**Problem**.
From the first line of the data below, copy each line up to the one containing "left eye: (332, 145)", and include that line too.

**Data for processing**.

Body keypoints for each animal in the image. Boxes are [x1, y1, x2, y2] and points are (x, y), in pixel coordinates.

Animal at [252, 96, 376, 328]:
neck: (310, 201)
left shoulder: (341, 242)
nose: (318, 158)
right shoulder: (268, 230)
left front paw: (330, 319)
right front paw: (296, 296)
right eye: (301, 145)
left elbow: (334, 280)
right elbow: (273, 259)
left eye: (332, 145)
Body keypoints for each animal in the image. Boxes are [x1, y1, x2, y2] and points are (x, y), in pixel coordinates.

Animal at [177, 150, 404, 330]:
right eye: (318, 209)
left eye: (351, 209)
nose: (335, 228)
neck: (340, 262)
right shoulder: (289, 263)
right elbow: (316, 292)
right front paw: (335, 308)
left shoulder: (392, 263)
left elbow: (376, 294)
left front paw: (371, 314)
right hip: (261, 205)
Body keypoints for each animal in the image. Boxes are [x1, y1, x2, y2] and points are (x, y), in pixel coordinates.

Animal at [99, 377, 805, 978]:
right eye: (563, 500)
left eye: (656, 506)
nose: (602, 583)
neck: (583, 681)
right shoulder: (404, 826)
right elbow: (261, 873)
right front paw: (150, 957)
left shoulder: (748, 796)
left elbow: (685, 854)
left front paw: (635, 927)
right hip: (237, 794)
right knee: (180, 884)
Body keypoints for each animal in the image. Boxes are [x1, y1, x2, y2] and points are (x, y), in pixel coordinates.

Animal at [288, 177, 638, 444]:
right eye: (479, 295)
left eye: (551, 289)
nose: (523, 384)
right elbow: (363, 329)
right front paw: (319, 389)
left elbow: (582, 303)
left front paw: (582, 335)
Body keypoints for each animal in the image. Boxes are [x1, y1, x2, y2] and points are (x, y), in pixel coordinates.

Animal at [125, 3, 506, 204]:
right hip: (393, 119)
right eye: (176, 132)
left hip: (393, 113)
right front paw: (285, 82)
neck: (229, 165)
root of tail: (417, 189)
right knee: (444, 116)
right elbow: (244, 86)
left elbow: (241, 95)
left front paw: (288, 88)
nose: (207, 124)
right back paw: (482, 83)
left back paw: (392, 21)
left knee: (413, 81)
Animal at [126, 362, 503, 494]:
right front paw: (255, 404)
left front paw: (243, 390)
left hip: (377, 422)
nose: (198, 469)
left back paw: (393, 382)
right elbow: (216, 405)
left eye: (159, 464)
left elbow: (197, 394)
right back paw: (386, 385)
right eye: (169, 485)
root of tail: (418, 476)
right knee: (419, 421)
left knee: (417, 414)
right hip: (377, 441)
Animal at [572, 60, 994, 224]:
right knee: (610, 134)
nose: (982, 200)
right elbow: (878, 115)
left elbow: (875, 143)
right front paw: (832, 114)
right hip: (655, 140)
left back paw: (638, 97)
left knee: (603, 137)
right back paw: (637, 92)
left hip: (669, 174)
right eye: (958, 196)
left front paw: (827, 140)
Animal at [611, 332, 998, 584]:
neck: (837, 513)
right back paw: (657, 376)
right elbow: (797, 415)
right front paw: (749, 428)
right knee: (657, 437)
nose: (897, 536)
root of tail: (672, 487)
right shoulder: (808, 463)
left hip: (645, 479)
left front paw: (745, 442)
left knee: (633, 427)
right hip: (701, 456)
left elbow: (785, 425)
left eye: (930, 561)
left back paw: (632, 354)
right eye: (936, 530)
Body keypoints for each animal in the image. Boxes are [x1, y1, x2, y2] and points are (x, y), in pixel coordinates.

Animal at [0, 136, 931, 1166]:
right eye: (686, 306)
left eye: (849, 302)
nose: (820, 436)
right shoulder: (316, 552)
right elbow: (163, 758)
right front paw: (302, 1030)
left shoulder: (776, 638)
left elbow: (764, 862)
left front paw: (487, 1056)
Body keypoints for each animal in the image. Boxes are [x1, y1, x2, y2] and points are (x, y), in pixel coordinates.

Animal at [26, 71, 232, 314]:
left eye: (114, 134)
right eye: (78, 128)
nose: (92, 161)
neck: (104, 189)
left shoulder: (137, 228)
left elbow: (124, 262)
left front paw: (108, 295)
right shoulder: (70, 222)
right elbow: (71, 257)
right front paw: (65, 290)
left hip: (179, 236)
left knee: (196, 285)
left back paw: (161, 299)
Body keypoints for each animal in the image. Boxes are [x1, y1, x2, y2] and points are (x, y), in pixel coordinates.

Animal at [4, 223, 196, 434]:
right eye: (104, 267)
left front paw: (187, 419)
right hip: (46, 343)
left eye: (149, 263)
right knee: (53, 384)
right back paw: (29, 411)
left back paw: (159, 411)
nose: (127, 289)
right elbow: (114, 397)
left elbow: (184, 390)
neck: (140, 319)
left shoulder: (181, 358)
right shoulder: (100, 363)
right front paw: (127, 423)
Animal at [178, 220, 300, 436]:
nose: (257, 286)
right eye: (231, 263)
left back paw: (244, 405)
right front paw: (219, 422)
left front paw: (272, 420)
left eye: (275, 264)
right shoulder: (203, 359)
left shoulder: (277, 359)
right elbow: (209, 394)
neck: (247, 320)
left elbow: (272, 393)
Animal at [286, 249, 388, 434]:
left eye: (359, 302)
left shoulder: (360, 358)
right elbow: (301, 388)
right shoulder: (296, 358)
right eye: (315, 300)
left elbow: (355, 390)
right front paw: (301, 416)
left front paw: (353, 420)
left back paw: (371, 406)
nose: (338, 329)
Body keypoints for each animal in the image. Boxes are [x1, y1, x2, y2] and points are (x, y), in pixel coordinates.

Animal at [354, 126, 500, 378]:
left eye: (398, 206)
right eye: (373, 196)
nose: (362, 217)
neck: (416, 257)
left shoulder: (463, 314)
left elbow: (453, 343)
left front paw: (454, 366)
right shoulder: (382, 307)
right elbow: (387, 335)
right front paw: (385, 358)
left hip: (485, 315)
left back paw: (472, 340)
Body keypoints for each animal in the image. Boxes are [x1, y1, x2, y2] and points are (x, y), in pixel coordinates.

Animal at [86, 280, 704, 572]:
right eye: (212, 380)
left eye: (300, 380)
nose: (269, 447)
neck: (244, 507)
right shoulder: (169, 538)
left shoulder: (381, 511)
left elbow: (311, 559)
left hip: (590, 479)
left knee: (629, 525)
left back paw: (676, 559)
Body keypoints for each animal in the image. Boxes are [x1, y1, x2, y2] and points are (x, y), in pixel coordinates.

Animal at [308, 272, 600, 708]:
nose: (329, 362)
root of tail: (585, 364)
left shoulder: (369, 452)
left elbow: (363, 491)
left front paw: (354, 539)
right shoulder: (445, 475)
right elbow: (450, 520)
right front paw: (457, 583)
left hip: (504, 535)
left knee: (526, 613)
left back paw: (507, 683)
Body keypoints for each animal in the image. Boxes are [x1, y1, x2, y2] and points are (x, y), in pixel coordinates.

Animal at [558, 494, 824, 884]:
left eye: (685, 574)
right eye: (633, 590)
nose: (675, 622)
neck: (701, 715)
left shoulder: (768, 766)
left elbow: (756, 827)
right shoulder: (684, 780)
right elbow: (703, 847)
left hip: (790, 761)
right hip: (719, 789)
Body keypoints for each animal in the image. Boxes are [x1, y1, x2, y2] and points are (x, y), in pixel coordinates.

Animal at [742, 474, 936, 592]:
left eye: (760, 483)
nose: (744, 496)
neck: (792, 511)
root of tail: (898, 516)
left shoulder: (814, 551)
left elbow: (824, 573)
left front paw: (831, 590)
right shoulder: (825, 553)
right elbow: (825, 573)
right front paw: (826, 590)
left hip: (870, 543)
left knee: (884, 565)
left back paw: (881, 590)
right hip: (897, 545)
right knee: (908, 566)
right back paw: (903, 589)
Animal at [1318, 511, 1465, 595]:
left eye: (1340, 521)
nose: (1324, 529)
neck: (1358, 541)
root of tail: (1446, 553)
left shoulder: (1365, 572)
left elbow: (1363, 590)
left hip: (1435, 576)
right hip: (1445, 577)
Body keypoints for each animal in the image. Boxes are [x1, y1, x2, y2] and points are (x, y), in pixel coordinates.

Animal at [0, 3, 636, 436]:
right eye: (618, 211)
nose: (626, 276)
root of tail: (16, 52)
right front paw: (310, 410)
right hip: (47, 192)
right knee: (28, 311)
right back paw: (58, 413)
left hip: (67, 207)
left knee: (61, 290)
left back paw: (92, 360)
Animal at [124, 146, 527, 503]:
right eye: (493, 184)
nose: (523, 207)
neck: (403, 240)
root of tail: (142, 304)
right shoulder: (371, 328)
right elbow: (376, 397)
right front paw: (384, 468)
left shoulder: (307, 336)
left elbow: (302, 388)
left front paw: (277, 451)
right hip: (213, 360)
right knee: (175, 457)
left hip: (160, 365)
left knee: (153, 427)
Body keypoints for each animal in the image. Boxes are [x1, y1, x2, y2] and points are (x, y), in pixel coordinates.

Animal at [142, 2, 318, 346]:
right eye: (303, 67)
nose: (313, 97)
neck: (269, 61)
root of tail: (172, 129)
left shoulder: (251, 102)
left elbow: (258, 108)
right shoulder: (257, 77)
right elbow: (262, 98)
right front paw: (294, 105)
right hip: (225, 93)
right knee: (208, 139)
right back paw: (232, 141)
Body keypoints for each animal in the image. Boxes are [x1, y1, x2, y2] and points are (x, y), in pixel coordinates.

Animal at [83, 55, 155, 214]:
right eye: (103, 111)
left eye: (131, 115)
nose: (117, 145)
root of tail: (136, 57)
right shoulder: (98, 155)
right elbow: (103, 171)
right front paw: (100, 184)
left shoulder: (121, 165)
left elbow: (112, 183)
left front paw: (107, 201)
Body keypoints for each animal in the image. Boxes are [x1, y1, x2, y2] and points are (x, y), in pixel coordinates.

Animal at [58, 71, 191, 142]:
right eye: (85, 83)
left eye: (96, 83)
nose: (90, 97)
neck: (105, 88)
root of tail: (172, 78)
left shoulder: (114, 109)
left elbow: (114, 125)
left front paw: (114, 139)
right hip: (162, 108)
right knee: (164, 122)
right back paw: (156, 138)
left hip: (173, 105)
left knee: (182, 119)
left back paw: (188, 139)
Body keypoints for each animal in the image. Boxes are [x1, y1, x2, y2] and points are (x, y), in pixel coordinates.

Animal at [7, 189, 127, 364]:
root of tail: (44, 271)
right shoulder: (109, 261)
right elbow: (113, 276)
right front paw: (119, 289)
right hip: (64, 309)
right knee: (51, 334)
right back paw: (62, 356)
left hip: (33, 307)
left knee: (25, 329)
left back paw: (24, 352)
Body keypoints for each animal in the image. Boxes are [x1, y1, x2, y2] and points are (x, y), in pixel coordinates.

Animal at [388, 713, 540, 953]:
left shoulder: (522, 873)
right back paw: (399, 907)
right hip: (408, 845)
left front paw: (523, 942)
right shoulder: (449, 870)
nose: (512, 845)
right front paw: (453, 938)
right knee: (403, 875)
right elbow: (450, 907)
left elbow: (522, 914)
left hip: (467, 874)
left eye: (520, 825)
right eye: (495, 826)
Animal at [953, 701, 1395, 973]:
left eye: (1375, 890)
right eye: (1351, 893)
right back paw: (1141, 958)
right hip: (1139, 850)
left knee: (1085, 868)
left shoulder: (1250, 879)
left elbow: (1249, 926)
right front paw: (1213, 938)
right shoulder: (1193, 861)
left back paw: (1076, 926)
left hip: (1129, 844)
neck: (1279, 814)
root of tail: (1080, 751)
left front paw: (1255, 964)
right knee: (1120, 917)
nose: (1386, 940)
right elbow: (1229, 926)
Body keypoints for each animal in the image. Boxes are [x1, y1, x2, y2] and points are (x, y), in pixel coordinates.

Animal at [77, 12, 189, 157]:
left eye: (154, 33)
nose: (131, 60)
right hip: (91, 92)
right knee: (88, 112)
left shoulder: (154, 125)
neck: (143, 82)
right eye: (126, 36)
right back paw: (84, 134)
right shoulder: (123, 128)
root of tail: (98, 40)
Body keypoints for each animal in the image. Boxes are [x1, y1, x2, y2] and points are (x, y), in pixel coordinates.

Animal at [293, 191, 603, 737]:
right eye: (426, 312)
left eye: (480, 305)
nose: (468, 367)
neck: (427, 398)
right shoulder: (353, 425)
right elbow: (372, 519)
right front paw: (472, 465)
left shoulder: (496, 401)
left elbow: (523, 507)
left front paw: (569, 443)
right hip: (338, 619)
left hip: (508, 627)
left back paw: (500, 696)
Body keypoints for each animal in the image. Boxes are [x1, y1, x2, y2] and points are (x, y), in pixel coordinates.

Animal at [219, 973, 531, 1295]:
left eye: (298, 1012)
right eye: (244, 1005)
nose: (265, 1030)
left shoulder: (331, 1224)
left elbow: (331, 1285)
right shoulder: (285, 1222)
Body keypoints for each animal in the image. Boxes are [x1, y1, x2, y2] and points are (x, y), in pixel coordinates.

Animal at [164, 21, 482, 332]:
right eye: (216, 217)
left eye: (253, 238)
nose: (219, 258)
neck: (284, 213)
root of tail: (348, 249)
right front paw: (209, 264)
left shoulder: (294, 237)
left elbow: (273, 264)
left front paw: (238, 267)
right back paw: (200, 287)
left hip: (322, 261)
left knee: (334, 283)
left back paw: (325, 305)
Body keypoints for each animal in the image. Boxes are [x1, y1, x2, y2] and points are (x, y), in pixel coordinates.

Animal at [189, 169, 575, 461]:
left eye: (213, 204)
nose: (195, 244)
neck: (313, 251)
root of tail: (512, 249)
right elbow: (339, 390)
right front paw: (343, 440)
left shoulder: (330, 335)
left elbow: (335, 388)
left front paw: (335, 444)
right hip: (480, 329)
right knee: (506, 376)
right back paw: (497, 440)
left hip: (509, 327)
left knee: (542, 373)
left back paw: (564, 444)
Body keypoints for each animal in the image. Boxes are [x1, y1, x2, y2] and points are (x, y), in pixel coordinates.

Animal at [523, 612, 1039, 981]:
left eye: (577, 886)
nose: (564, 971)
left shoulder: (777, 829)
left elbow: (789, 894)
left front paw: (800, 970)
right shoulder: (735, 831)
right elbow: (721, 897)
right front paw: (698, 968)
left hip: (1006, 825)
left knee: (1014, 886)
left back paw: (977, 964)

**Finished exercise**.
Body keypoints for each animal in the image. Boxes are [x1, y1, x2, y2] and points are (x, y), in pixel coordinates.

Animal at [252, 96, 376, 328]:
neck: (310, 201)
left shoulder: (341, 242)
nose: (318, 158)
right shoulder: (268, 230)
left front paw: (330, 319)
right front paw: (296, 296)
right eye: (301, 145)
left elbow: (334, 280)
right elbow: (273, 259)
left eye: (332, 145)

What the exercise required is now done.